The crowd rose to its feet and roared its approval as Sen. Jeff Sessions bounded onto the stage at the Breakers, an exclusive resort in Palm Beach. Stephen Miller, an aide to the Alabama Republican, handed him a glass trophy honoring his bravery as a lawmaker.
"Heyyyy!" Sessions yelled out to the crowd.
The ceremony that day, in November 2014, turned out to be a harbinger: It brought together an array of hard-right activists and a little-known charity whose ideas would soon move from the fringes of the conservative movement into the heart of the nation's government.
The man behind the event was David Horowitz, a former '60s radical who became an intellectual godfather to the far right through his writings and his work at a charity, the David Horowitz Freedom Center. Since its formation in 1988, the Freedom Center has helped cultivate a generation of political warriors seeking to upend the Washington establishment. These warriors include some of the most powerful and influential figures in the Trump administration: Attorney General Sessions, senior policy adviser Miller and White House chief strategist Stephen Bannon.
Long before Trump promised to build a wall, ban Muslims and abandon the Paris climate accord, Horowitz used his tax-exempt group to rail against illegal immigrants, the spread of Islam and global warming. Center officials described Hillary Clinton as evil, President Barack Obama as a secret communist and the Democratic Party as a front for enemies of the United States.
The Freedom Center has declared itself a "School for Political Warfare," and it is part of a loose nationwide network of like-minded charities linked together by ideology, personalities, conservative funders and websites, including the for-profit Breitbart News.
Horowitz's story shows how charities have become essential to modern political campaigns, amid lax enforcement of the federal limits on their involvement in politics, while taking advantage of millions of dollars in what amount to taxpayer subsidies.
In interviews with the Washington Post, Horowitz, 78, acknowledged the Freedom Center's partisan mission and said its aim is to protect "traditional American values" against adversaries on the left, who operate their own network of charities. "This is a shadow political universe," he said.
Horowitz makes a good living as the Freedom Center chief executive, earning $583,000 from a charity that received $5.4 million in donations in 2015, according to the latest available records. But he said he has come to believe that his group and others across the political spectrum ought to be reined in to ensure they fulfill the original spirit of the Internal Revenue Service's charitable rules, even though such overhauls would be "personally devastating for me."

**Set of tasks**
1/ According to the article about the David Horowitz Freedom Center, in what year was the center formed?
2/ Repeat word for word the passage of the article about the David Horowitz Freedom Center from "The Freedom Center has declared" to "to taxpayer subsidies.".

**Record extracts**
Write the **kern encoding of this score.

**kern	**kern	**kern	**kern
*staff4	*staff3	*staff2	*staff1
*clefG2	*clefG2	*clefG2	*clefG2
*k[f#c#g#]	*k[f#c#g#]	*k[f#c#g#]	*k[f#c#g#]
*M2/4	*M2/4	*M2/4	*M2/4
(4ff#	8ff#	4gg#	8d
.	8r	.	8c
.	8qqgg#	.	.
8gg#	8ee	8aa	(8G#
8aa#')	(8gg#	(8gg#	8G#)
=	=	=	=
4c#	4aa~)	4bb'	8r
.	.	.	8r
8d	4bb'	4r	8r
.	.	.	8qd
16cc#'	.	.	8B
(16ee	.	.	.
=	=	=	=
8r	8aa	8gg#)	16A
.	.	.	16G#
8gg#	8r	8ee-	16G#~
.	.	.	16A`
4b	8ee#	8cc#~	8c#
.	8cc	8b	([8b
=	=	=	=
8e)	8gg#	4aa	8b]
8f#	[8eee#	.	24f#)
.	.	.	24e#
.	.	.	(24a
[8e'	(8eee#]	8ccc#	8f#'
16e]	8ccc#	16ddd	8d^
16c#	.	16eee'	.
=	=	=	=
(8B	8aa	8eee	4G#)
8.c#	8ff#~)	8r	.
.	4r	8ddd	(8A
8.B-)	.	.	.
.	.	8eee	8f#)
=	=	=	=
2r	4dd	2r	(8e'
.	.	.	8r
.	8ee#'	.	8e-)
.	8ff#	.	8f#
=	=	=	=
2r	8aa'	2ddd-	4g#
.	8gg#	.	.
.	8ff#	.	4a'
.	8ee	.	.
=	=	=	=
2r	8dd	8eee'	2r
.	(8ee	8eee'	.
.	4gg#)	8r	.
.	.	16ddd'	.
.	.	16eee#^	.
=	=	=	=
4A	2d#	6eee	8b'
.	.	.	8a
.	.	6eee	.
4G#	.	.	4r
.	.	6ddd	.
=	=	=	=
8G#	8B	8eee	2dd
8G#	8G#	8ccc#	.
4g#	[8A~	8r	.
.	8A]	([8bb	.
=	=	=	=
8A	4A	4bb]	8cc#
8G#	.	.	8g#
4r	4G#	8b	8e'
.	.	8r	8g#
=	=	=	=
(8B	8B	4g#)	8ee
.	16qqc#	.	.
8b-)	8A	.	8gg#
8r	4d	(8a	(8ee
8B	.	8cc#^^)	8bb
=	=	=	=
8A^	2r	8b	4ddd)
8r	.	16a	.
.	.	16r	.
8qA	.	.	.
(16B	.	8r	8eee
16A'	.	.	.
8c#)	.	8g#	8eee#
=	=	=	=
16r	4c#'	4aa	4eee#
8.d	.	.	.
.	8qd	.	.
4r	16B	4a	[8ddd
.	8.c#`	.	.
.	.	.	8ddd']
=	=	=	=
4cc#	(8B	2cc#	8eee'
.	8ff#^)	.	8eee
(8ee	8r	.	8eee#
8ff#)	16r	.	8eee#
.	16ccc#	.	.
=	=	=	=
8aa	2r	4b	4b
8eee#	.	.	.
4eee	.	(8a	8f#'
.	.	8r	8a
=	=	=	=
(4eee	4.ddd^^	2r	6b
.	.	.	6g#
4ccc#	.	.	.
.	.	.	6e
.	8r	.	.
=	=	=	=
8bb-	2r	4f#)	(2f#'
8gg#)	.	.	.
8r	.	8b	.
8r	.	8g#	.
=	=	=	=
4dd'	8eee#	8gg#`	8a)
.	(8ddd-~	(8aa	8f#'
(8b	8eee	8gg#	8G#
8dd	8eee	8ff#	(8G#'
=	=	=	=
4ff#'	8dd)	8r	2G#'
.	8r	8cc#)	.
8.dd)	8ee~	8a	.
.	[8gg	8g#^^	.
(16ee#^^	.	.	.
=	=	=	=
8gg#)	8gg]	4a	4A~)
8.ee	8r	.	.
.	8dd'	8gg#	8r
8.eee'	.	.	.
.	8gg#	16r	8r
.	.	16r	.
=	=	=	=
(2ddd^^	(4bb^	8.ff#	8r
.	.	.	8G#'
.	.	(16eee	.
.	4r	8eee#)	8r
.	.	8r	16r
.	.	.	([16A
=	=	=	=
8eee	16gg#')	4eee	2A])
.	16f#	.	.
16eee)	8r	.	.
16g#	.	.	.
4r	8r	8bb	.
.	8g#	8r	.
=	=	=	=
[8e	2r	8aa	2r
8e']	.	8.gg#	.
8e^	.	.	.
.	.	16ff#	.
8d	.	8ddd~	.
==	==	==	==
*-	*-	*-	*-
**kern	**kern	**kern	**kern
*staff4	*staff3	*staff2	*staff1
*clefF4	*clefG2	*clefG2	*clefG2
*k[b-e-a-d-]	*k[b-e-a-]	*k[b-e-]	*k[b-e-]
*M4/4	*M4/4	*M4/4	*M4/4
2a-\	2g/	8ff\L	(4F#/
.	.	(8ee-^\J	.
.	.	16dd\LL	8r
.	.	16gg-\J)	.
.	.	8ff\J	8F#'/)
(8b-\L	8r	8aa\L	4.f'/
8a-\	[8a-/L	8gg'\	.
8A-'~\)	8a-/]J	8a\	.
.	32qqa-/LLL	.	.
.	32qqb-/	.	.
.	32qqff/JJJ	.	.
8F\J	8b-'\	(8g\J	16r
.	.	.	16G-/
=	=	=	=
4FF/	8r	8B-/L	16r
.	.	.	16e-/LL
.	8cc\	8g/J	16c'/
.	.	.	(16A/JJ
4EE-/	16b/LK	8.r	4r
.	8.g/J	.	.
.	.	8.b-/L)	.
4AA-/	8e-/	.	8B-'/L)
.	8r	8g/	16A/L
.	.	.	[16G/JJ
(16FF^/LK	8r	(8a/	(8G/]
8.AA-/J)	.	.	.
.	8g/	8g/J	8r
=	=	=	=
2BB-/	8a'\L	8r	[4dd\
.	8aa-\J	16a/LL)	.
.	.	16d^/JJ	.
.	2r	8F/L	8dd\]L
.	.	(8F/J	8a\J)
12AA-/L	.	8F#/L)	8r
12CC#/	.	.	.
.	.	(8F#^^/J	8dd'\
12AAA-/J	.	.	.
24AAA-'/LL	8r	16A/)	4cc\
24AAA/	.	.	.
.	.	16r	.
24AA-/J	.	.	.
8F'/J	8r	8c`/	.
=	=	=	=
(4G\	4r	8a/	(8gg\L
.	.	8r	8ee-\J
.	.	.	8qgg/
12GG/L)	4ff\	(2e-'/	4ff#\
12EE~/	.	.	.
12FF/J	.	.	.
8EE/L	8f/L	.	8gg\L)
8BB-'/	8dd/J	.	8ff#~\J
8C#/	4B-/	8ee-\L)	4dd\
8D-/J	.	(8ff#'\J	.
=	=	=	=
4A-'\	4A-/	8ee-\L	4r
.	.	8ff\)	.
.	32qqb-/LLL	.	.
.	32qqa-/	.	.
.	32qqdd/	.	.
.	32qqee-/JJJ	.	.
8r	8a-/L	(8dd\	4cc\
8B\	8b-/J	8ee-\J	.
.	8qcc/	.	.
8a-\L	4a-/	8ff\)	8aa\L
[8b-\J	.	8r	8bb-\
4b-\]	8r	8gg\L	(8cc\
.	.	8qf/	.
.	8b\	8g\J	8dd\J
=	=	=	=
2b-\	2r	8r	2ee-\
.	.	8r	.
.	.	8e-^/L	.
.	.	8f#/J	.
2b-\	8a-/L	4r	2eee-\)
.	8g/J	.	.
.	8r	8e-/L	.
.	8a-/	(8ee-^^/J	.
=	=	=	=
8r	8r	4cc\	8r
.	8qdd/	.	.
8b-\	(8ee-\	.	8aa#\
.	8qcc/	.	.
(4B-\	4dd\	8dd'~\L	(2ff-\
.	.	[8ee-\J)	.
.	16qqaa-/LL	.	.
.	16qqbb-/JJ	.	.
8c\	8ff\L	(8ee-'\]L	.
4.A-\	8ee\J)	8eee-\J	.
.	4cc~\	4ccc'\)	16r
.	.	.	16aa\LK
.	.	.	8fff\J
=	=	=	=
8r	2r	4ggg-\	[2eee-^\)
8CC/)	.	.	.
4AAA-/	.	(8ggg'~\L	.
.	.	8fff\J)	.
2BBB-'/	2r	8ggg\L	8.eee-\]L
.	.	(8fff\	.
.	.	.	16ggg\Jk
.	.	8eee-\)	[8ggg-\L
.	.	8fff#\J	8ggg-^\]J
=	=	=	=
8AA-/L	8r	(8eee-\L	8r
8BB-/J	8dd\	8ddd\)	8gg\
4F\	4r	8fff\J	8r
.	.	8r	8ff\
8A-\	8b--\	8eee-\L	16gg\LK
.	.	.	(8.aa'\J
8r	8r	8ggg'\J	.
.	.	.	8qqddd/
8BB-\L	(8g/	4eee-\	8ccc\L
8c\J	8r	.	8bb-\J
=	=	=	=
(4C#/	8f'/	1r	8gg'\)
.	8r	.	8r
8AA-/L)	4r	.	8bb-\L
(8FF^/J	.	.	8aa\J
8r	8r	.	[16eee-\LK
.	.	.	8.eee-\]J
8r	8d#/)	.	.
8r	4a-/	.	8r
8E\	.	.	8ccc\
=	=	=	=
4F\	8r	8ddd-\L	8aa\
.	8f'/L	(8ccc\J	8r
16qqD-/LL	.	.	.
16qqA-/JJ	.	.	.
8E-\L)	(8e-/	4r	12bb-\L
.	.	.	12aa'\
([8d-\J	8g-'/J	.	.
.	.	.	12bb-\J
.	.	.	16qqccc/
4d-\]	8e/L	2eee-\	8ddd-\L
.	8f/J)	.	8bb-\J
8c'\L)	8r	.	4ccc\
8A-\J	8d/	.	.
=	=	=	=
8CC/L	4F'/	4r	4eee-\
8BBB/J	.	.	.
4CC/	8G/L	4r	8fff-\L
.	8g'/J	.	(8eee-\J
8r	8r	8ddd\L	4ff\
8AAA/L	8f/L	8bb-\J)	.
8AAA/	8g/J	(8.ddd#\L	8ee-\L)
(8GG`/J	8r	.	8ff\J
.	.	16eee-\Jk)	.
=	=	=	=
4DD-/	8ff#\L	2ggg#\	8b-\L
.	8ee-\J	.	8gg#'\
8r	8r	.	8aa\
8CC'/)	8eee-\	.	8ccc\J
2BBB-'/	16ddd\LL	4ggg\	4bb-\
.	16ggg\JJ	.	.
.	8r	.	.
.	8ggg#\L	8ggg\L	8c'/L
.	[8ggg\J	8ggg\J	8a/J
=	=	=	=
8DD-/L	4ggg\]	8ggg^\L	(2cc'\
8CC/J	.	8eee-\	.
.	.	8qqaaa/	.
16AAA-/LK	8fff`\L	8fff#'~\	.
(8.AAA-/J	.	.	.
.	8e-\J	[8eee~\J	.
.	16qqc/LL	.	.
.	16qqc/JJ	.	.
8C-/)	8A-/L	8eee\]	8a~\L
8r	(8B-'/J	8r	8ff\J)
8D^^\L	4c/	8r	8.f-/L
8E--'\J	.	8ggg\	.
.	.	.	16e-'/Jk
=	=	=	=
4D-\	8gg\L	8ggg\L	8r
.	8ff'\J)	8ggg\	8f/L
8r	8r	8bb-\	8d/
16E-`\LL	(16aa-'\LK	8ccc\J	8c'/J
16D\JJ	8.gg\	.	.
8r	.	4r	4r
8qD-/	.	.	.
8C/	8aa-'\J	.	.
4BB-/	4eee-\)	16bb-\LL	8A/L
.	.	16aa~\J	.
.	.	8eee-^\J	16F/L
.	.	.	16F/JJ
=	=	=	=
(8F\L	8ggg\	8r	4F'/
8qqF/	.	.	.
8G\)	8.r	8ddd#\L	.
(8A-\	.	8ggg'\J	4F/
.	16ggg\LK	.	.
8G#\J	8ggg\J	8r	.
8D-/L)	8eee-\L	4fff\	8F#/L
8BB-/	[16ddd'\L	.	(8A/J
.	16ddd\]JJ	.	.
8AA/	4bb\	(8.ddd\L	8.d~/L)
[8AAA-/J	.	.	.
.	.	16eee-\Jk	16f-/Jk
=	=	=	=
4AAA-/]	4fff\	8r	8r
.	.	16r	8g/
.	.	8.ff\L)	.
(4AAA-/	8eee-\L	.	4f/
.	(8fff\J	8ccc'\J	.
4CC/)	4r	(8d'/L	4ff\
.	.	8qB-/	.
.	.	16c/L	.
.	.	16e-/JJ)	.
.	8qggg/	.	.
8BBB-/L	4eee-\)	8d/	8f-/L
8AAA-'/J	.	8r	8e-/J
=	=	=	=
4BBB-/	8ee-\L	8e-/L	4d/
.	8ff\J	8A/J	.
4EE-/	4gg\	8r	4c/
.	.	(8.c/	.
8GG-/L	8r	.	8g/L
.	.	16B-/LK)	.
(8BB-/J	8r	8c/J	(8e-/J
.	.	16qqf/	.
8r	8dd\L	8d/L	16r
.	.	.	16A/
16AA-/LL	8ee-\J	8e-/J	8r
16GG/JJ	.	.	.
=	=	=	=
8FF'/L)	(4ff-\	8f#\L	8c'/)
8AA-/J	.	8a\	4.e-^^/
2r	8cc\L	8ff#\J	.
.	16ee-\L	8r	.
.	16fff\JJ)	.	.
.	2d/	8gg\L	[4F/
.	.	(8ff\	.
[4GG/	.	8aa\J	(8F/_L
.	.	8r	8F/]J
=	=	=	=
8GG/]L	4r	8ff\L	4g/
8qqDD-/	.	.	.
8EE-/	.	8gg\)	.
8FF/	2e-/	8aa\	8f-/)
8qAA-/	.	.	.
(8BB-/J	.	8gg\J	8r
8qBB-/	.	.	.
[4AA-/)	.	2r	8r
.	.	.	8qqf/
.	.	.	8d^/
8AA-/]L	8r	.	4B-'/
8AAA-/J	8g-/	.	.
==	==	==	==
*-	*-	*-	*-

**Responses per task**
1/ 1988

2/
The Freedom Center has declared itself a "School for Political Warfare," and it is part of a loose nationwide network of like-minded charities linked together by ideology, personalities, conservative funders and websites, including the for-profit Breitbart News.
Horowitz's story shows how charities have become essential to modern political campaigns, amid lax enforcement of the federal limits on their involvement in politics, while taking advantage of millions of dollars in what amount to taxpayer subsidies.